Big Red Machine’s ‘How Long Do You Think It’s Gonna Last?’ is profound and entertaining

Big Red Machine perform at Primavera Sound in Barcelona, Spain, in 2019.  (Courtesy)
By Julien A. Luebbers For The Spokesman-Review

Big Red Machine are redefining the “super” part of the term “supergroup.” The fundamentals of BRM are the same as for all supergroups: a couple of top-tier, all-star musicians joining forces at the height of their careers to form a completely new project.

This particular group is composed of Bon Iver frontman Justin Vernon and the National’s Aaron Dessner. Dessner may sound familiar from his recent recognition for producing Taylor Swift’s “Folklore” and “Evermore.”

But they push the supergroup genre by roping in an incredible (and incredibly diverse) cast of other artists into their latest project, “How Long Do You Think It’s Gonna Last?” The complete artist list is a little absurd.

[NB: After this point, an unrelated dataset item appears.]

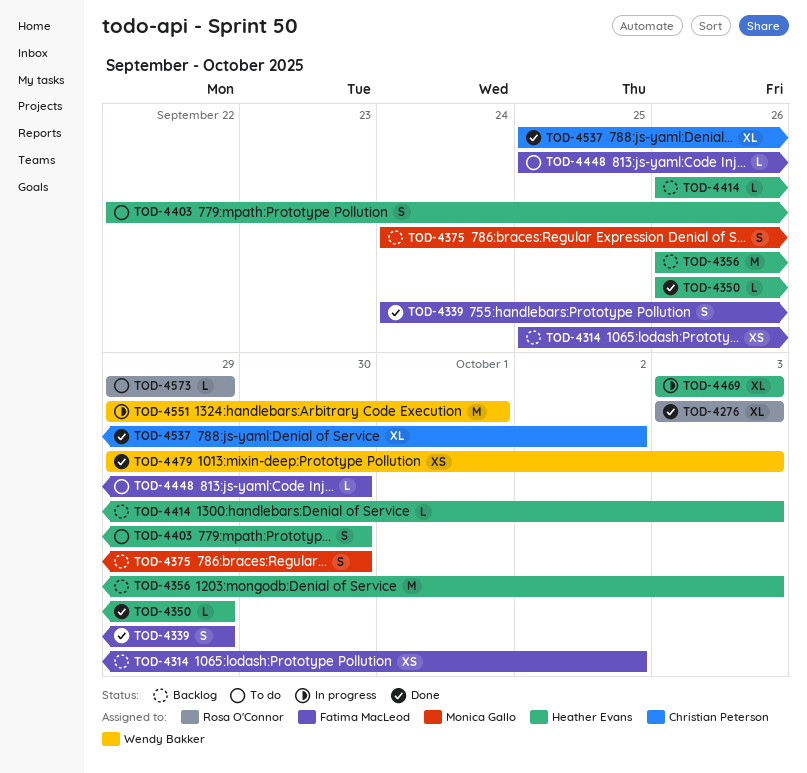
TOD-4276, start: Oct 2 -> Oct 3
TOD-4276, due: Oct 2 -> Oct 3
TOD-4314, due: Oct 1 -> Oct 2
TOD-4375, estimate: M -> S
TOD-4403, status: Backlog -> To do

In addition to Vernon and Dessner, the album features Fleet Foxes’ Robin Pecknold, Anaïs Mitchell, Taylor Swift, Ben Howard, This Is the Kit, Naeem, Lisa Hannigan, Sharon Van Etten and My Brightest Diamond’s Shara Nova.

BRM has always been about experimenting with the boundaries of music, about the melding of genres and sounds. Having so many creatives on the album helps to challenge this goal, forcing the project to balance coherence and the individual strengths and ideas of each artist.

Having walked that tightrope, the result is stunning. Each artist is placed in the context of Dessner’s songwriting but given the space to be themselves. From the opening track, “Latter Days,” you can hear the melding and mixing of each contributor’s style with Dessner and Vernon’s.

“Latter Days” is an interesting opening track choice. It seems to wind down with its slightly sleepy pace, as an album’s closer might. But the vocals contributed by Mitchell and her reminiscences on innocence lost somehow work just as well as the album’s thesis. The images of life’s ineluctable changes are beautiful and deeply real, setting the scene for what’s to come.

Like “Latter Days,” much of the album is characterized by incredible delicacy, a softness that Dessner and Vernon have shown an aptitude for over the years. But both are also technical innovators and enjoy complex, heady writing.

They strike a balance here with songs that sound simple and coherent. But listen closely and you’ll find that there is immense detail in the conveying of this unified impression: countless interwoven melodies and parts, puzzle pieces, which, when fit together, form the image of the track, while only under close scrutiny do the outlines of the pieces show.

“Birch” is the clearest example, the beautiful and emotional piano line (exactly what Dessner is famous for in his work with the National) playing over a choppy programmed drumbeat while Vernon and Swift sing the vocals.

But the album also contains great aesthetic range; such a description as the one above could not apply to every track. “Phoenix” (featuring Fleet Foxes and Mitchell) comes off very differently, a more tromping piano part with peppy, stepping drums.

On the chorus, Vernon sings “I was trying to find my way / I was thinking my mind was made / But you were making my heart change shape.” The song exudes optimism and change. Dessner’s lead vocal debut, “The Ghost of Cincinnati,” is more akin to Elliott Smith’s “Angeles” than anything else on the album, the finger-picked guitar coming down like rain on a thin roof.

And the elegiac “Hutch” – a tribute to the late Scott Hutchison, lead singer of Frightened Rabbit and a friend of Dessner’s – draws on the palette of a church choir but pushes that sound with stuttering drums and Vernon’s rich falsetto. It’s an album richly populated by innovative and curious artistic moves but backed at its core by inspirational and introspective writing.

The best music has the capacity to create a deep need where one did not exist previously and to become the only thing that can fulfill that need. “How Long Do You Think It’s Gonna Last?” does just that. It wasn’t necessary until I heard it, but now this is my every day.

A testament to the power of collaboration, it’s no wonder that bringing together two great musical minds results in an entertaining and profound album. Stream now anywhere you stream music.